When I examined these companies, I saw that they made four choices in how they designed their work. They: (1) offer less, (2) combine standardization with empowerment, (3) cross-train, and (4) operate with slack. These choices transform their heavy investment in employees into great performance by reducing costs, improving employee productivity, and leveraging a fully capable and committed workforce. I won’t go through all four choices here—that’s enough for a book. (Hint, hint.) Let’s just go through “operate with slack” to get a feel for what the choices are like and how they support the good jobs strategy.
Workload in a service setting is always uncertain. You never know how many customers will show up when and what they will want. So it’s easy to have either too many or too few people on the job. In my earlier research, I saw retailers consistently erring on the side of too few. This was no accident; they were more worried about keeping labor cost low than about the consequences of having too few employees. Companies that follow the good jobs strategy, on the other hand, consistently err on the side of too many—they operate with slack. That obviously improves customer service and sales, but it also helps companies reduce costs—yes, reduce—by keeping mistakes to a minimum and by giving employees time to contribute to continuous improvement.
But here’s the key. Operating with slack works great for these companies because it amplifies the benefits of their other three operational choices and their heavy investment in people. For example, because these retailers offer less to their customers and standardize many processes, they have a better sense of what the workload will be at their stores. So while they deliberately err on the high side, they don’t tend to be way off. And since they cross-train, their employees can always be doing something useful (not just make-work) even when there are no customers.

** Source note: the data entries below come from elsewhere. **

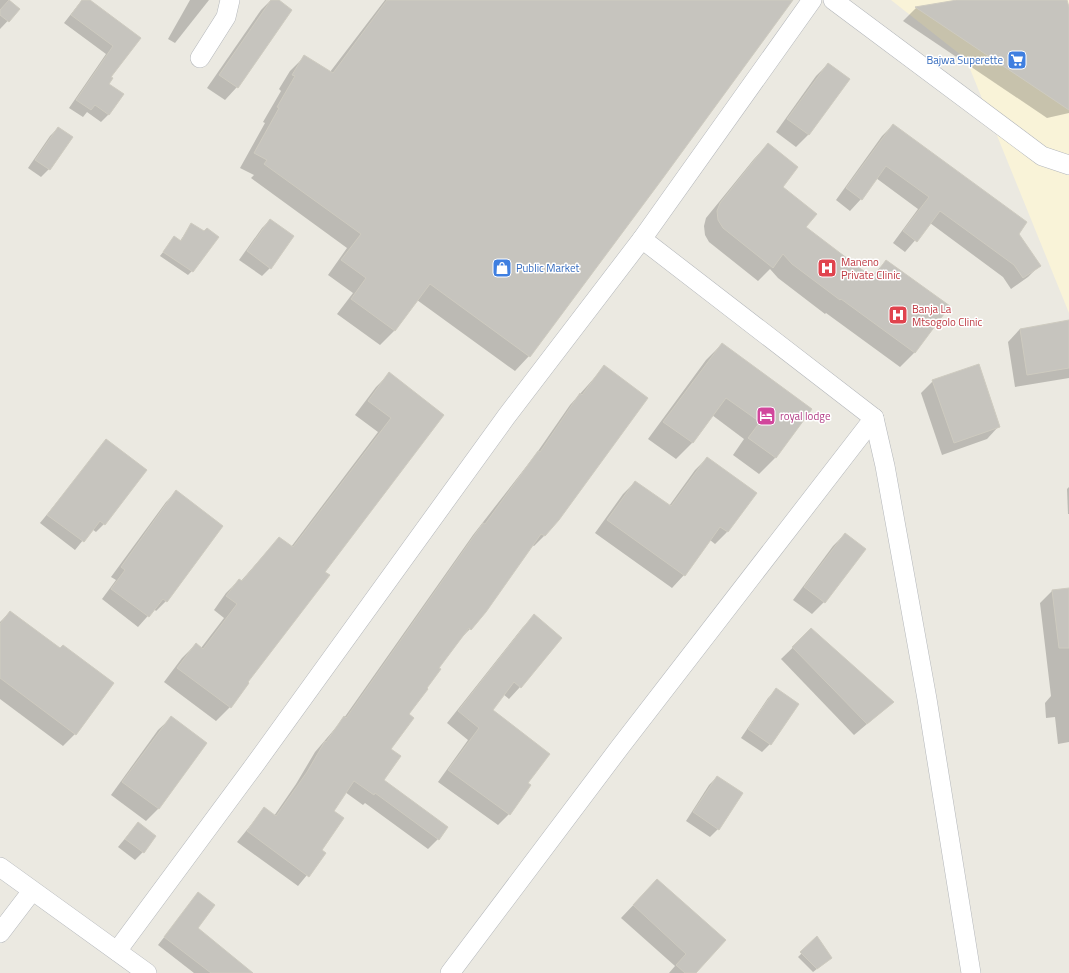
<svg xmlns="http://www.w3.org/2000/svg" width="1069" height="973" font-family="'Titillium Web',sans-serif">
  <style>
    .commercial { fill: #f9f3d8 }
    .shadow { fill: #0003 }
    .building { fill: #c6c4be; stroke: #cecbc0 }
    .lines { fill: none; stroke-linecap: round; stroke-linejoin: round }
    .street-casing { stroke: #b3b6ba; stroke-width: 20 }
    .street { stroke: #fff; stroke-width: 19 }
    .labels { text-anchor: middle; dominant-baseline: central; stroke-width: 3; stroke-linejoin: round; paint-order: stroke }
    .shop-label { font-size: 11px; fill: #366cbe; stroke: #fff; text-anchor: end }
    .health-label { font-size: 11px; fill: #be3a42; stroke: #fff; text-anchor: start }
    .hotel-label { font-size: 11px; fill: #b23c85; stroke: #fff; text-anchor: start }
  </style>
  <rect width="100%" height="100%" fill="#ebe9e1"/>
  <path class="commercial" d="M891 0H1069V313L966 59Z"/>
  <g class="shadow">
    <path d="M0 0H9L19 9 0 29Z"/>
    <path d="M82 0H88L139 38 110 77 108 84 109 114 101 122 87 112 83 117 69 108 106 54 64 23Z"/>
    <path d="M190 0H209L175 43 168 39Z"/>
    <path d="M271 0H277L291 10 237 87 225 100 207 88 261 10Z"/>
    <path d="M385 0H791L529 356 515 371 417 300 395 330 380 345 337 314 353 293 328 275 347 248 251 178 254 175 240 168 265 123 263 122 281 91 279 89 290 71 304 57 330 72Z"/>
    <path d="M958 0H1066L1069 11V113L1047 118 903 21 916 8Z"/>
    <path d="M828 64 849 79 808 135 796 147 776 132 816 76Z"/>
    <path d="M893 125 1018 234 1039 266 1028 277 1011 289 1003 277 930 223 905 252 893 243 918 209 876 178 861 199 850 211 836 200 882 136Z"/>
    <path d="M58 128 49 169 41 177 28 168 50 136Z"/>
    <path d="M768 144 781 187 804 228 870 278 886 261 948 306 914 353 900 367 826 313 825 314 778 278 770 269 758 281 709 242 705 235 704 226 706 218 754 159Z"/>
    <path d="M270 220V268L262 276 239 260 262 228Z"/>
    <path d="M191 225 192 271 188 275 160 256 174 238 180 241Z"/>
    <path d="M1069 321V378L1015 387 1008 342 1020 329Z"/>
    <path d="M722 344 811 410 775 458 759 474 733 455 744 439 712 415 692 443 676 459 648 439 706 360Z"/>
    <path d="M605 366 558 519 544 536 534 546 532 545 470 629 460 639 438 668 408 714 390 750 383 780 438 839 428 849 365 803 363 805 345 792 332 811 320 850 325 853 298 886 237 842 264 809 274 816 296 784 315 752 344 718 473 535 536 454 570 405Z"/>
    <path d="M389 374 443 415 324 572 246 682 248 684 230 707 216 721 164 682 182 658 196 644 201 648 224 618 214 610 226 593 239 580 241 581 279 538 291 547 378 432 355 415 376 387Z"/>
    <path d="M933 381 999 426 987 439 942 455 921 393Z"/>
    <path d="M107 441 146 470 104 524 96 532 92 529 75 550 40 523Z"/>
    <path d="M707 458 755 493 727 532 715 544 710 540 684 575 672 588 595 533 623 494 635 482 669 506 695 470Z"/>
    <path d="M1069 487V514H1068L1067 489Z"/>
    <path d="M176 492 221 526 166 601 156 611 154 609 138 627 102 599 116 580 111 577 166 502Z"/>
    <path d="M845 534 864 549 824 602 812 614 793 600 833 546Z"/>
    <path d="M1069 589V742L1058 744 1055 717 1046 718 1045 703 1051 696 1040 603 1052 591Z"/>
    <path d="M10 612 75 734 63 746 0 699V622Z"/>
    <path d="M535 616 520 687 509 699 503 694 491 710 509 814 498 825 438 782 468 740 447 723 523 627Z"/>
    <path d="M811 630 893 702 854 735 781 659Z"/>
    <path d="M776 690 770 744 762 752 741 738 768 698Z"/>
    <path d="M171 718 206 744 158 809 146 821 111 795 158 730Z"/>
    <path d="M717 777 718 829 710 837 686 821 709 785Z"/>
    <path d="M138 823 143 852 135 860 118 847Z"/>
    <path d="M657 880 695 973H669L675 966 621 918Z"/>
    <path d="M198 894 197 928 251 973H194L158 945Z"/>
    <path d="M817 938 831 958 813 972 798 957Z"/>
  </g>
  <g class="building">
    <path d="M9 0 20 9 9 22 0 15V10Z"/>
    <path d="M82 0H90L141 38 111 77 113 78 109 84 124 94 109 115 95 105 91 110 76 100 113 46 71 15Z"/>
    <path d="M271 0H279L292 10 238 88 219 75Z"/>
    <path d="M387 0H793L663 178 530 357 430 284 395 331 351 299 366 278 341 260 361 234 264 164 267 160 254 153 279 108 277 107 295 76 292 75 304 55 333 73Z"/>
    <path d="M957 0H1067L1069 7V110L915 7Z"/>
    <path d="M828 63 850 79 809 135 787 119Z"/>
    <path d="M893 124 1027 222 1019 234 1041 266 1023 278 1014 265 940 211 917 242 903 231 929 197 886 166 862 200 846 188Z"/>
    <path d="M58 127 73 137 50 170 35 160Z"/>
    <path d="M768 143 798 167 783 187 817 214 806 227 873 278 886 260 950 306 915 353 841 299 840 300 792 264 783 254 773 268 723 228 718 220 717 211 720 203Z"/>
    <path d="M270 219 294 236 271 269 247 251Z"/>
    <path d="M191 223 204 231 207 228 219 237 193 272 163 252 174 236 181 241Z"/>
    <path d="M1069 320V368L1027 375 1020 329Z"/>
    <path d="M722 343 812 409 776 458 748 438 760 422 726 398 693 443 663 422Z"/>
    <path d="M979 364 1000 427 954 443 932 380Z"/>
    <path d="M604 365 648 398 559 520 545 536 541 534 486 612 471 630 469 628 439 668 441 669 427 688 428 689 409 714 414 718 391 749 401 756 384 780 448 827 439 840 375 793 374 795 354 781 334 811 344 818 322 850 326 853 309 877 247 831 264 807 276 816 307 772 325 741 326 742 344 716 346 718 483 523 485 524 538 451 540 452 580 393 582 395Z"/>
    <path d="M389 372 444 415 325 572 330 575 248 682 249 683 231 708 177 668 196 643 203 649 237 604 226 596 239 579 242 581 279 537 293 547 391 418 368 401Z"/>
    <path d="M106 439 147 470 105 525 100 521 84 542 47 515Z"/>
    <path d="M707 457 757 493 728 532 720 527 685 576 607 520 635 481 671 506Z"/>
    <path d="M176 490 223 526 167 602 163 599 149 617 111 589 125 570 121 567Z"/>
    <path d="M845 533 866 549 825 603 804 587Z"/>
    <path d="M1069 588V648H1059L1052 590Z"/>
    <path d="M10 611 60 648 63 645 114 683 76 735 0 678V624Z"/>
    <path d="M534 614 562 638 521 688 514 682 493 710 550 754 528 783 531 785 510 815 448 770 479 728 458 711Z"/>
    <path d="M811 628 894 702 867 724 792 647Z"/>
    <path d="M776 688 799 704 771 745 748 729Z"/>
    <path d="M171 716 207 743 159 809 122 782Z"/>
    <path d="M717 776 743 793 719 830 693 812Z"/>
    <path d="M138 822 156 836 144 853 125 839Z"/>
    <path d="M657 879 726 940 696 973H685L676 965 686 954 633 905Z"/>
    <path d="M198 892 215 905 198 928 253 973H211L164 937Z"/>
    <path d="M817 936 832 958 817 969 800 952Z"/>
  </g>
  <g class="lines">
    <g class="street-casing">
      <g id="street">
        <path d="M833 0 1042 156 1069 165"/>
        <path d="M200 58 226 17 230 0"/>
        <path d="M874 418 885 466 927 699 971 973"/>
        <path d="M0 867 147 973"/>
        <path d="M0 933 32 891"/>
        <path d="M117 951 256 763 506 417 642 239 812 0"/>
        <path d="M450 973 620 747 874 418 642 239"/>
      </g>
    </g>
    <use href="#street" class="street"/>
  </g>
  <defs>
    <g id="supermarket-square" transform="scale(1)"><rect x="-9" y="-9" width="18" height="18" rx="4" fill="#3f7fe0" stroke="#fff"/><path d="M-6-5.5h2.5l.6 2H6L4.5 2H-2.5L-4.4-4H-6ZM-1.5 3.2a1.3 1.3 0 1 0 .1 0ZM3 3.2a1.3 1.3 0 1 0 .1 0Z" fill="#fff"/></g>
    <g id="shop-square" transform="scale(1)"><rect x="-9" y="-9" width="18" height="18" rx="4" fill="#3f7fe0" stroke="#fff"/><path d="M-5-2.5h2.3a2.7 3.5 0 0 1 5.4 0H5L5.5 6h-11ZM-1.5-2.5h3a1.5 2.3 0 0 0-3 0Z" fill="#fff"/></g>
    <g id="hospital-square" transform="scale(1)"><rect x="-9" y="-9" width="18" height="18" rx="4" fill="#e0444e" stroke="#fff"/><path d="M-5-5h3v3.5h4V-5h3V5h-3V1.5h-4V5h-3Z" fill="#fff"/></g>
    <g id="hotel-square" transform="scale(1)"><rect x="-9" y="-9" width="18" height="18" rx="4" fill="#d1479c" stroke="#fff"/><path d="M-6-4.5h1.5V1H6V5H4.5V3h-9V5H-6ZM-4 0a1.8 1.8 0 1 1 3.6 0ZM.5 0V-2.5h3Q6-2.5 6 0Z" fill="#fff"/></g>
  </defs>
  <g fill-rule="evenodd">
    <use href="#supermarket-square" x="1017" y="60"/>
    <use href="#shop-square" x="502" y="268"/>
    <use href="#hospital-square" x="827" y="268"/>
    <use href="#hospital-square" x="898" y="315"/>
    <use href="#hotel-square" x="766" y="416"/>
  </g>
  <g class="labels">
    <g class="shop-label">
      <text x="1003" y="60">Bajwa Superette</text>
      <text x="516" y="268" text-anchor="start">Public Market</text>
    </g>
    <g class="health-label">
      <text x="841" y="262">Maneno<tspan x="841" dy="13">Private Clinic</tspan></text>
      <text x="912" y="309">Banja La<tspan x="912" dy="13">Mtsogolo Clinic</tspan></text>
    </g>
    <g class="hotel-label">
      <text x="780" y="416">royal lodge</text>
    </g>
  </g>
</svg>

Sometimes people think I’m claiming that if a company pays higher wages, it will make more money. That’s not my message at all. The good jobs strategy is much more complicated than that. Yes, it includes paying employees more, but it also includes those operational choices, which are very down-to-earth yet quite unusual in many industries.
The good jobs strategy is not easy. You have to get many things right all at the same time. You have to embark on this path with a long-term perspective—you can’t just plug the components in and start raking in profits. But it is a strategy for producing excellence. That has been proven by the companies I studied, among others. It’s a sustainable strategy where everyone—customers, employees, investors—wins.
This is why US employers shouldn’t fear the prospect of a minimum wage hike, and in fact should view it as something of a gift. If firms are forced by law to pay their employees higher wages, they will rethink their operations in ways that make sense for all kinds of reasons. A good jobs strategy will let them reward their employees without hurting their customers or their bottom line.